India moves closer to credit default swaps4 min read . Updated: 27 Oct 2009, 11:52 PM IST
India moves closer to credit default swaps
India moves closer to credit default swaps
New Delhi: India will move a step closer to the possible introduction of credit default swaps (CDS), a debt derivative that has become controversial in the background of the global financial crisis, when the finance ministry discusses them in August at a meeting with finance sector regulators.
The committee has representatives from the finance ministry and all financial sector regulators.
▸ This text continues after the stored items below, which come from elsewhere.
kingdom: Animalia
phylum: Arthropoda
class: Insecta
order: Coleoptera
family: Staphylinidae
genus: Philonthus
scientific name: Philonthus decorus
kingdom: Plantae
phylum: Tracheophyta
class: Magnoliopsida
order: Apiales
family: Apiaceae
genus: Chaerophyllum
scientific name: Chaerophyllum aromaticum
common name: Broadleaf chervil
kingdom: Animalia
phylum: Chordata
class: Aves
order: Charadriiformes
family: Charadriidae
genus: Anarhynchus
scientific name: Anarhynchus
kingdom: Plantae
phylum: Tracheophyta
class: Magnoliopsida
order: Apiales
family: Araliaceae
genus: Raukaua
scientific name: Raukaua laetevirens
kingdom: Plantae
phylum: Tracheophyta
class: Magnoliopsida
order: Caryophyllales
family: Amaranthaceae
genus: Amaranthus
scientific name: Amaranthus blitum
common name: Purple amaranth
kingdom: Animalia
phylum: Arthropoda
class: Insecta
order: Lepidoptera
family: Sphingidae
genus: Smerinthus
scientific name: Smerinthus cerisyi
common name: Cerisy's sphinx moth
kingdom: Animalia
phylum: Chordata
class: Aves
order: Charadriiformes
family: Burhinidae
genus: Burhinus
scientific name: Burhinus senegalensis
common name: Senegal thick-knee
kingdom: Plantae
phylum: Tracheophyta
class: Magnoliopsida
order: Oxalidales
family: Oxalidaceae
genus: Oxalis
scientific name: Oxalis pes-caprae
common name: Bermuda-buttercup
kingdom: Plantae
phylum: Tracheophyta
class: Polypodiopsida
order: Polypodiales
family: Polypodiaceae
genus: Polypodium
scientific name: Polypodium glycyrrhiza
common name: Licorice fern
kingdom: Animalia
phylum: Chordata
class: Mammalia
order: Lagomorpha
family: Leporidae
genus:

It was created to resolve important regulatory and policy issues that require discussion among regulatory chiefs.
In November, Mint had reported the finance ministry hoped to see CDS introduced in India before the end of 2009. On 30 June, The Economic Times reported the Reserve Bank of India (RBI) had sent a questionnaire to some banks seeking their views on CDS. RBI has introduced guidelines for CDS sometime in 2007 and then withdrawn this during the financial crisis. The decision on whether or not to introduce CDS will eventually rest with RBI.
A CDS is a derivative used to offset risks in debt markets. It allows creditors to insure themselves against the possibility that a borrower might default. Derivatives are financial instruments that reflect the value of an underlying instrument. In the case of CDS, the underlying instrument is a bond or a loan.
If an investor in a company’s bond wants to buy some kind of insurance against the possibility that the company might default, the investor could buy CDS for a price (this is also referred to as CDS spread). The CDS seller, in turn, guarantees to pay the buyer a pre-determined amount if the company that has borrowed money defaults on repayment.
The instrument, first introduced nearly a decade ago, has recorded a sharp rise in trading over the past few years. According to data on the Bank for International Settlements website, the outstanding notional amount in the CDS market at the end of June was $57 trillion (nearly Rs2,760 trillion today). A paper on the website said CDS contracts had surged nearly five times the outstanding principal of corporate bonds worldwide by the end of 2007, compared with 85% of the size of the corporate bond market at the end of 2004.
In the second half of 2008, controversy swirled around CDS as firms with significant exposure to them such as US insurer American International Group Inc. (AIG) needed to be bailed out by the government after this exposure exceeded their ability to honour contracts.
Consequently, during the same period, the notional outstanding contracts of CDS in global over-the-counter (OTC) markets fell by 26.9% even as the total outstanding for all credit derivatives fell by 13.4% over a six-month period—to $592 trillion on 31 December.
The finance ministry does not believe there is an intrinsic problem with CDS. Problems such as the one AIG and its counterparties (or people with whom it had CDS contracts) experienced were on account of flaws in market design, goes the reasoning.
CDSs for most part are traded in OTC markets, where trades are done over phone. OTC markets tend to be opaque and it is relatively difficult for regulators to keep things under check. The finance ministry, for over a decade, has said the best market design to mitigate risks posed by derivatives is trading of standardized products on stock exchanges.
In an exchange-traded format, the clearing houses functions as the legal counterparty for all trades, which effectively neutralizes the possibility of markets freezing when one of the participants defaults.
Last year, India introduced standardized contracts on rupee-dollar futures on stock exchanges, which are seen as a successful template for the introduction of other derivatives such as CDS.
The idea of introducing derivatives in an exchange-traded format has support from independent experts as they say it mitigates risk to the system. The presence of the clearing house as a counterparty for all transactions serves to keep volume in sync with the risk the system can take.
“By not making it (CDS trading) OTC, in an exchange-traded volume you do not get such large transactions. You get unspoken stability because size is typically smaller," Jahangir Aziz, chief economist (India) at JPMorgan Chase and Co., said.
The transparency in exchange-traded format also makes it difficult for a participant to quietly take large positions. “The automatic reduction in the size of the transaction is far more of a risk reducer. Large positions typically get priced in," Aziz added.
A.V. Rajwade, an independent forex consultant, said typically a standardized contract traded on an exchange is a less risky proposition compared with OTC trading. However, the global backlash against credit derivatives such as CDS in the wake of last year’s turmoil made it unlikely CDS would be introduced in India in the near future, he said.